The public has already endorsed some important initiatives against smokers, driving them out of homes, workplaces, public transport and other public places. It is now time for the government to take the campaign a step further. The boot camps opened by the previous government to deliver a 'short sharp shock' to delinquent youth did not prove successful. But they are ready to be reopened - on a much larger scale - in a drive to re-educate the nation's smokers. Recalcitrant smokers could be driven in trucks from the inner city estates where they are concentrated to these camps in remote rural areas. In Cambodia in the 1970s, Pol Pot, a pioneer of the new public health, used this approach to achieve a dramatic reduction in mortality from smoking.

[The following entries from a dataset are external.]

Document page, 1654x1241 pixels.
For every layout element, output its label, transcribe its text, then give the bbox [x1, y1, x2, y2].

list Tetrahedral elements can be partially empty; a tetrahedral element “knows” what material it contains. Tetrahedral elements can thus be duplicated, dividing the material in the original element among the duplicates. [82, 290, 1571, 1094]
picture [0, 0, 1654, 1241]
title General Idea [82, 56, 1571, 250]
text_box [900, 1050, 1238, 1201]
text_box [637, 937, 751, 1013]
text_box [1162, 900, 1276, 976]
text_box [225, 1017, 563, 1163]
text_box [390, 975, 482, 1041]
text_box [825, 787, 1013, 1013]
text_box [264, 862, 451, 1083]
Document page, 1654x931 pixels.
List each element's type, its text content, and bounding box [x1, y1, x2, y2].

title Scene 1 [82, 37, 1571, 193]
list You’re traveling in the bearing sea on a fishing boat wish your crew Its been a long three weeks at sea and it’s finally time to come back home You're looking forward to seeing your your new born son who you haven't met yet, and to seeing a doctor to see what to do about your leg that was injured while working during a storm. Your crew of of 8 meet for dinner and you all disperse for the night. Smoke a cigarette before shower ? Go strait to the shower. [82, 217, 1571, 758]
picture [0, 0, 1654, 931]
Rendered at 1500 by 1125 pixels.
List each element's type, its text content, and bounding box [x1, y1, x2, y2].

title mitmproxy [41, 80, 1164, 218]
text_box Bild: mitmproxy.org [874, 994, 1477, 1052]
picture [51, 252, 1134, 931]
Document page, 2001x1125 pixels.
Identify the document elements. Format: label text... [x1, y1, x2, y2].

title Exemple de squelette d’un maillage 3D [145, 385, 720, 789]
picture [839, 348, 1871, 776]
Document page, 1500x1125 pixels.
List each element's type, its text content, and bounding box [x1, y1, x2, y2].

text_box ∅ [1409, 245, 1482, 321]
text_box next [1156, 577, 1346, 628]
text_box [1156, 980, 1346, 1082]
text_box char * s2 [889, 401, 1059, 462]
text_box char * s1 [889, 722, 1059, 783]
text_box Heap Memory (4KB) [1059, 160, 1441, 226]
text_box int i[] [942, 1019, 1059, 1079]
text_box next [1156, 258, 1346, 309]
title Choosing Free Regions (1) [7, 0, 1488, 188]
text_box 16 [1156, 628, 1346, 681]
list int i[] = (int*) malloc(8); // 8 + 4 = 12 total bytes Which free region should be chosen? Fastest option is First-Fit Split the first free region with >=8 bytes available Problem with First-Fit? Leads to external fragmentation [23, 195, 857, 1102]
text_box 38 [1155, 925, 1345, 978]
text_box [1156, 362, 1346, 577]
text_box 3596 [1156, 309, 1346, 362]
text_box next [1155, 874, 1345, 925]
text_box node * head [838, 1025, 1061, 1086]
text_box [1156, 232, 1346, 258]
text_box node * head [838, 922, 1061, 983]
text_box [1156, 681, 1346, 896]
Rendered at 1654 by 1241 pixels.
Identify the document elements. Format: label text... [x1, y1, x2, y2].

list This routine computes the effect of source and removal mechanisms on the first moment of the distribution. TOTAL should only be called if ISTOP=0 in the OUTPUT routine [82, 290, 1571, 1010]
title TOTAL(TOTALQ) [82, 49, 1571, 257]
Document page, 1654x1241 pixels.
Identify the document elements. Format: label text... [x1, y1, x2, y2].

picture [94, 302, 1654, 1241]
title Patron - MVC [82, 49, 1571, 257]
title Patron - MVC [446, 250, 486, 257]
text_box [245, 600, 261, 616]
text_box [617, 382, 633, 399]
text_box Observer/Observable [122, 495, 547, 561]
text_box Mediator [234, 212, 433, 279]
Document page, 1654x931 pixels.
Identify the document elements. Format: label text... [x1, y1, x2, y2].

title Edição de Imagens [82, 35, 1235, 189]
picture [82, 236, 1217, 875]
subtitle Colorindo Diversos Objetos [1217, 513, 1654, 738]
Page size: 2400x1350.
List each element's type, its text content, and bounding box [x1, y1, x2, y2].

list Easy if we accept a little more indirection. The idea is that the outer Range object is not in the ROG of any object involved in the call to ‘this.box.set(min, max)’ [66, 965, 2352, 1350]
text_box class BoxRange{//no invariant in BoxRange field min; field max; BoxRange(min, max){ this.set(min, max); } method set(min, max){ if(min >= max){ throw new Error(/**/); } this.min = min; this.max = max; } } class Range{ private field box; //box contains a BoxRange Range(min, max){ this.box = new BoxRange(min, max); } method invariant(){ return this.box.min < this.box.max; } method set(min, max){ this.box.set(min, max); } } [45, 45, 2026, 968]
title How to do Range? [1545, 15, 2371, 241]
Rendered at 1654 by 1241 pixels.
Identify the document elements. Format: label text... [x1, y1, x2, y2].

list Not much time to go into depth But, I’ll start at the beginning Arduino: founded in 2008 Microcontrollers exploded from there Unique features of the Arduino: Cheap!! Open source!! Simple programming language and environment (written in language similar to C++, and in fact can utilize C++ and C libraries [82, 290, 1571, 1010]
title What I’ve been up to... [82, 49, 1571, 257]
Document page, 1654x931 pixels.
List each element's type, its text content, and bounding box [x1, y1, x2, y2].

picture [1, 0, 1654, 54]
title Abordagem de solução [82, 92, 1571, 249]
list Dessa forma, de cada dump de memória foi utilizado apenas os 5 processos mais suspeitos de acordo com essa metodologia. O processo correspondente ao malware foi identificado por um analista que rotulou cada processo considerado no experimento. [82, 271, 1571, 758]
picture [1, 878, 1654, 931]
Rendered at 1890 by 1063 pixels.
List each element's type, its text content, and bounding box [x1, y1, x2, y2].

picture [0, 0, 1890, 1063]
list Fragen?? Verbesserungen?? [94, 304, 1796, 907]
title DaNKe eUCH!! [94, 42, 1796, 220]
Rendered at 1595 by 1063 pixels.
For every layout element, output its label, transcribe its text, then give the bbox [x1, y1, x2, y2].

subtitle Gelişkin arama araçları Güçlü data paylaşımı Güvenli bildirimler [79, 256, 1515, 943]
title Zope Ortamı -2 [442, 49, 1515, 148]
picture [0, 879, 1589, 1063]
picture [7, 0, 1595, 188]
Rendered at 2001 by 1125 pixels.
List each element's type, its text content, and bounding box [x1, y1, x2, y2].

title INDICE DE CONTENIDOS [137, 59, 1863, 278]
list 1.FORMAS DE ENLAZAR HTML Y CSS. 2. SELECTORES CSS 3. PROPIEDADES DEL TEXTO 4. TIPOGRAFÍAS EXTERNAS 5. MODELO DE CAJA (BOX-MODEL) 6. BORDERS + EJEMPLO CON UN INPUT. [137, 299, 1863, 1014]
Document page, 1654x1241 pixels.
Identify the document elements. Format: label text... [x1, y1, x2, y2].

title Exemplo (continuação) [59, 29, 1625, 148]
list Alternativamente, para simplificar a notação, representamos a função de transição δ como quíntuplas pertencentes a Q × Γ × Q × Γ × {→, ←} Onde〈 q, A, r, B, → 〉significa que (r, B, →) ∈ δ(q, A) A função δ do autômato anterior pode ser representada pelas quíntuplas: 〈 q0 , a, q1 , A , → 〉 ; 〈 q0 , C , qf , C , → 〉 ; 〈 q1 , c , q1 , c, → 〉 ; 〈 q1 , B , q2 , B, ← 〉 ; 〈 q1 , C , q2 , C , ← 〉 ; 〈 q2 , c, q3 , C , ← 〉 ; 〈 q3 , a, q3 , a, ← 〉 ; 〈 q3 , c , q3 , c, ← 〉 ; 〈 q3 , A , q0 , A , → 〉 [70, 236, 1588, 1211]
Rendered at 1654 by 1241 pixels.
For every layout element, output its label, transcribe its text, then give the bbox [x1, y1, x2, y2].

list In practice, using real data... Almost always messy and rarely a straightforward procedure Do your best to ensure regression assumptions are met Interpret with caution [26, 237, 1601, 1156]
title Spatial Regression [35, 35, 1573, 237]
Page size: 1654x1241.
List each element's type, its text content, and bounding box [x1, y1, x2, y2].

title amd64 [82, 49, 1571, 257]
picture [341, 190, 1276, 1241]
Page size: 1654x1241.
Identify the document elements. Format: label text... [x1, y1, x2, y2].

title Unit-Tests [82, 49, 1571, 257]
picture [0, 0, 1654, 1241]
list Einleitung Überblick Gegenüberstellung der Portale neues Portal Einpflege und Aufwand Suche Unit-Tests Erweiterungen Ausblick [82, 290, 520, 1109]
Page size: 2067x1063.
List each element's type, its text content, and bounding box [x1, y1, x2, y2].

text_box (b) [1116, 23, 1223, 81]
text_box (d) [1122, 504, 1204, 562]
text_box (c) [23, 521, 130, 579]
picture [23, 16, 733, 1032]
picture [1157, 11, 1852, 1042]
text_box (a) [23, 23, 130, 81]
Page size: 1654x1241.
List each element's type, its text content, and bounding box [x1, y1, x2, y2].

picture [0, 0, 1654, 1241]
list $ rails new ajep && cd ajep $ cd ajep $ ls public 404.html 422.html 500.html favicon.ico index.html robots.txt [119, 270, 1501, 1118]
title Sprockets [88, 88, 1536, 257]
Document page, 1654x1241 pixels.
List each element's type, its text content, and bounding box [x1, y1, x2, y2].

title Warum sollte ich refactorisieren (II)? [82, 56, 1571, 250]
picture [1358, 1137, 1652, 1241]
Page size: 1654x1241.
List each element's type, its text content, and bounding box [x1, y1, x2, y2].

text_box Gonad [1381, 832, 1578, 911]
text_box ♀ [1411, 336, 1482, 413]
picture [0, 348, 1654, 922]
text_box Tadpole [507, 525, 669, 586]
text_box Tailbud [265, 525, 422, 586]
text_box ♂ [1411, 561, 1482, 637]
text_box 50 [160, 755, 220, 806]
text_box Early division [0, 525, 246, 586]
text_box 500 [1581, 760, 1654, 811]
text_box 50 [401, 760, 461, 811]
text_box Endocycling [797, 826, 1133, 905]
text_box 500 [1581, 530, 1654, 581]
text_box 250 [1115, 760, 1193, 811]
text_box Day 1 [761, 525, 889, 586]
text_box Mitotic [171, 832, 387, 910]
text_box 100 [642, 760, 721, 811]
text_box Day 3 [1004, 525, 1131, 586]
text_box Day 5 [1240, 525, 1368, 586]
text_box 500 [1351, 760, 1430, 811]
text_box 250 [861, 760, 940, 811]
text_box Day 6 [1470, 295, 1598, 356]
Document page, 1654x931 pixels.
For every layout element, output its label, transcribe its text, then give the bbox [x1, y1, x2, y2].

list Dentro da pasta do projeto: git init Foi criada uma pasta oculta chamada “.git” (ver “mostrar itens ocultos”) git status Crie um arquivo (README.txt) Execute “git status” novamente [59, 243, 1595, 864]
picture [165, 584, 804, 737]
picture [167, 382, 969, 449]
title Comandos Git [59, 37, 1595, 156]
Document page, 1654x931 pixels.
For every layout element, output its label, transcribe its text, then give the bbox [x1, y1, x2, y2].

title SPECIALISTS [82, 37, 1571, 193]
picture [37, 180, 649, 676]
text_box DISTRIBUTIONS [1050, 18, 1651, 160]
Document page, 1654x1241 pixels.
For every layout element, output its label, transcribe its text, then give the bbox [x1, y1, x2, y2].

It is fortunate that the new government has shown that it is capable of the sort of tough thinking necessary to devise a final solution to the tobacco problem. No doubt there will remain a hard core of those so corrupted by tobacco, its profits and its toxins, that they will refuse to give it up. Filthy habit, filthy people - they will have to be exterminated. The camps can then make room for all the other deviants whose behaviour is designated a major problem of public health - those who are overweight and not inclined towards exercise, those who drink more than the prescribed number of units of alcohol and take illicit drugs. Disposal will be a problem though - incineration might lead to an increased level of particulate pollution of the atmosphere and constitute a threat to public health.